A total number of 100 urine samples from the patients attending CAIMS General Hospital form the material for the study. 71 Escherichia coli were isolated out of 100 urine samples.

In our study out of 71, Escherichia coli 39% were serum resistant and 61 % were serum sensitive. The study shows that Serum resistant Escherichia coli are more multiple drug-resistant (Ampicilin, Gentamycin, Cefepime, Ofloxacin, Cefexime, Norfloxacin, Ciprofloxacin, Cefatazidime/ Clavulanic acid) compare to serum sensitive Escherichia coli (which are resistant to Cefepime, Ampicilin, Cefatazidime/ Clavulanic acid).

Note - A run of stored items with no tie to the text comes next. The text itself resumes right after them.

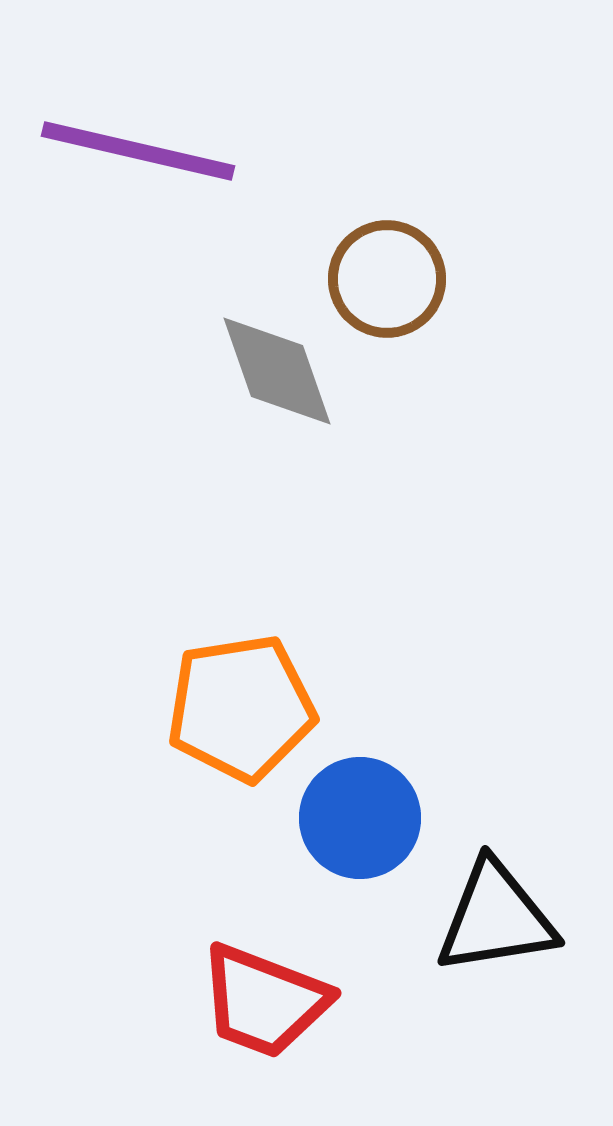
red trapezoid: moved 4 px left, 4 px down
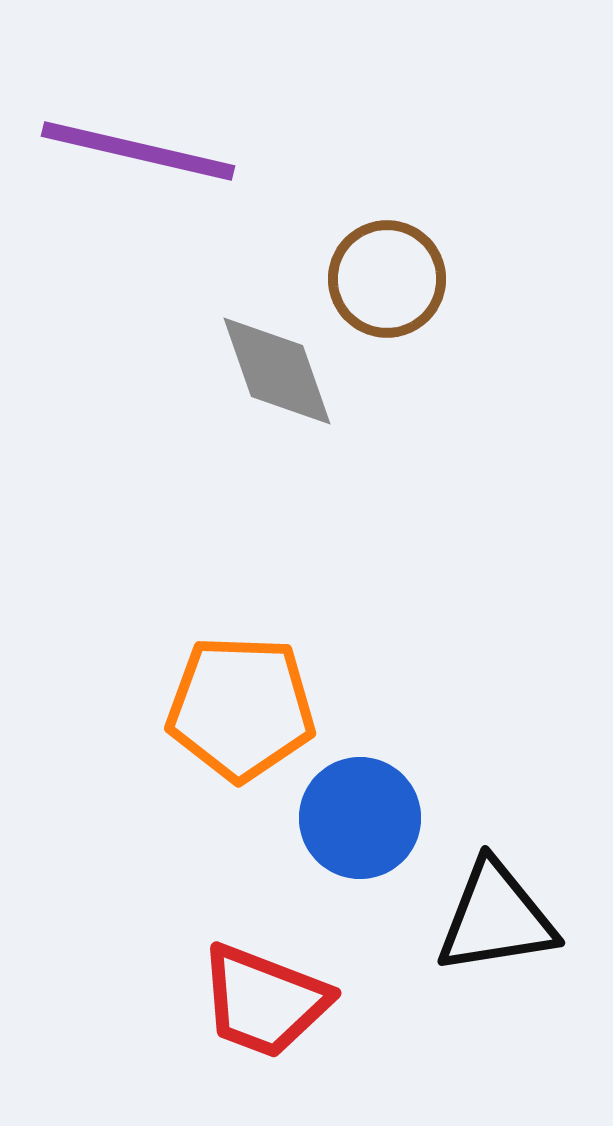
orange pentagon: rotated 11 degrees clockwise
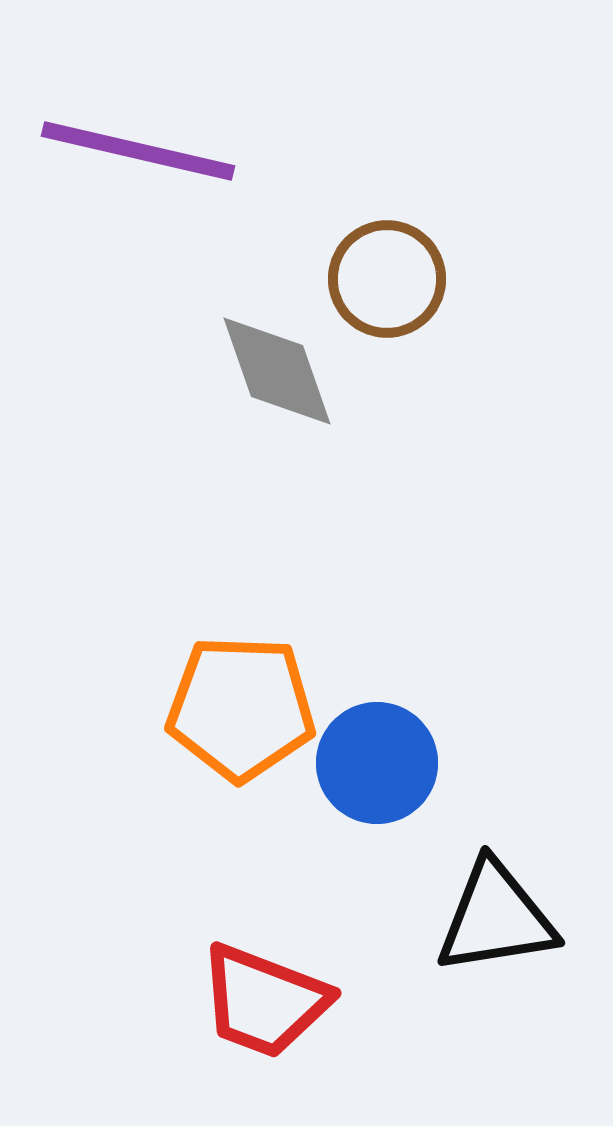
blue circle: moved 17 px right, 55 px up
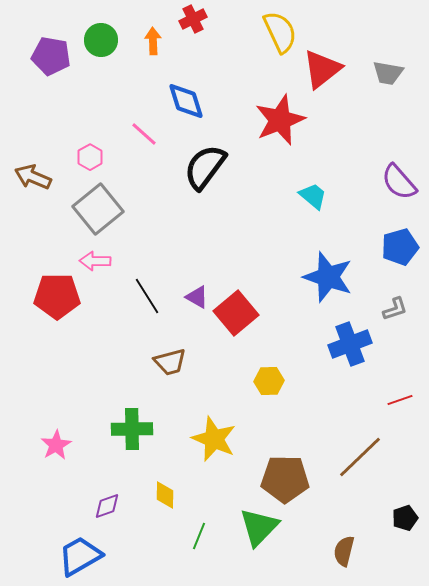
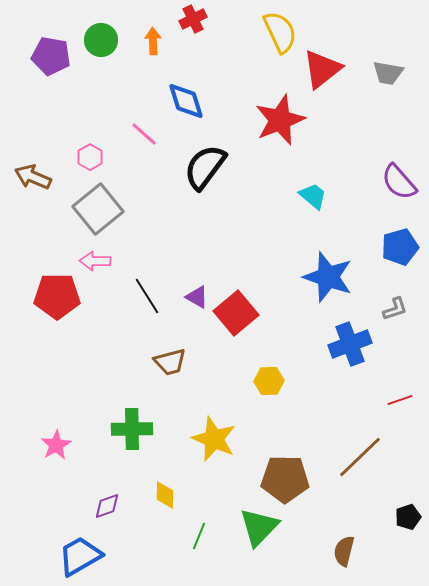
black pentagon: moved 3 px right, 1 px up
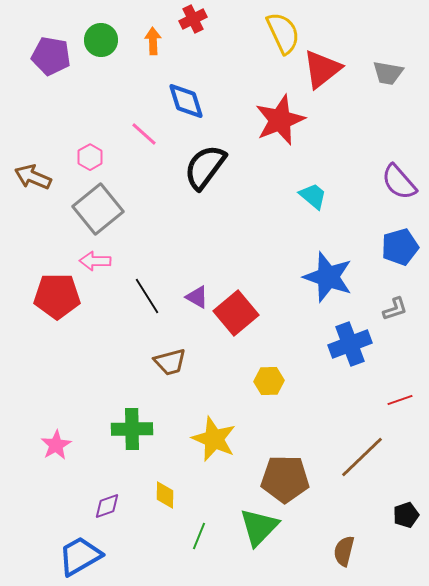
yellow semicircle: moved 3 px right, 1 px down
brown line: moved 2 px right
black pentagon: moved 2 px left, 2 px up
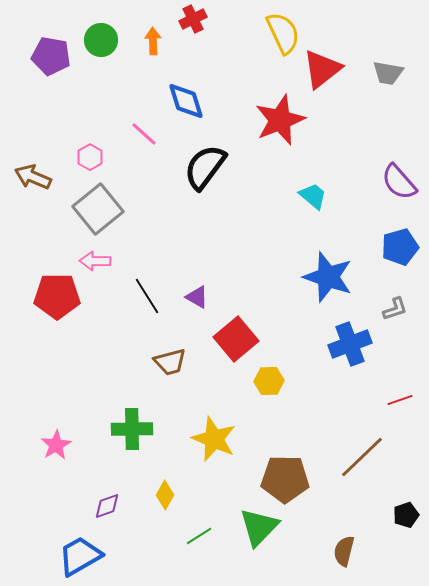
red square: moved 26 px down
yellow diamond: rotated 28 degrees clockwise
green line: rotated 36 degrees clockwise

It emphasizes Serum resistance is an important virulence factor in Uropathogenic Escherichia coli. It may lead to an invasive infection such as pyelonephritis and urinary tract derived septicemia. The present study is useful in formulating guidelines to treat serum resistant Escherichia coli Therefore periodic surveillance is required to monitor resistance pattern in Uropathogenic Escherichia coli for planning effective treatment strategies.